Prejuízo de mais de R$ 3 mil em furtos

Em outro supermercado no bairro Vespasiano Martins, o gerente de 40 anos também sente a questão do furto de alimentos para trocar por drogas ser visível. “Todo dia tem esses pequenos furtos, mais bolacha e leite condensado. Mas geralmente eu tenho visto muito mais pessoas que usam droga. Eles pegam para vender. Pra comer mesmo é difícil. A maioria é a molecada que pega para trocar por droga.
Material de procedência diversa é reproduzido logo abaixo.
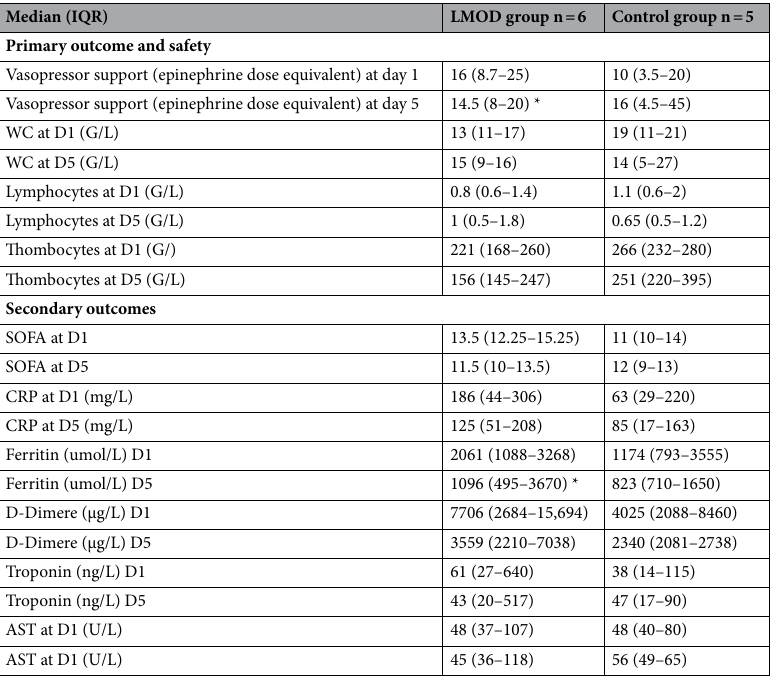
Table 2. Safety and outcomes. SOFA = Sepsis-related Organ Failure Assessment , WC = white blood cells, CRP = C-reactive protein, AST = Aspartate aminotransferase. *Friedman test, p significant for p <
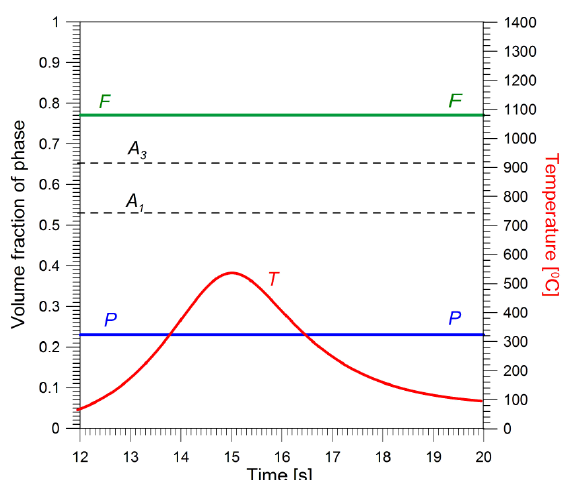
Figure 14. Thermal welding cycle and phase shares at point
A maioria”, disse ele.

mercado
Interior de um mercado no bairro, ilustrativa (Foto: Natalia Alcântara / Jornal Midiamax)

De tanto prejuízo, o gerente está estudando contratar um funcionário e instalar câmeras de segurança só para lidar com esse tipo de situação. “Ontem eu estava fazendo o levantamento de estoque por causa disso, é inacreditável o valor. O que a gente não vê é muito alto, vou por câmeras para ver se inibi um pouco”.

“A gente está pensando em contratar uma pessoa pra cuidar dessa parte. Compensa pagar uma pessoa pelo valor de perda que a gente tem com furtos. Esse mês fechou em R$ 3 mil e poucos, para pagar alguém a gente geralmente gasta 2 mil. Sai mais barato”, finalizou.

Pobreza em MS

Mato Grosso do Sul tem mais de 1.240 milhões de pessoas em situação de pobreza. Atualmente, quase metade da população do Estado é considerada de baixa renda e necessita do auxílio de programas sociais para sobreviver. A situação fica ainda mais crítica quando olhamos para os municípios do interior, que chegam a ter 70% de seus moradores nesta situação.

Dados de inscritos no Cadastro Único do Governo Federal, fornecidos pelo Ministério da Cidadania, mostram a escalada da pobreza em Mato Grosso do Sul. Em setembro de 2017, eram 1.039 milhões inscritos no cadastro. Menos de cinco anos depois, o número cresceu 19,3%.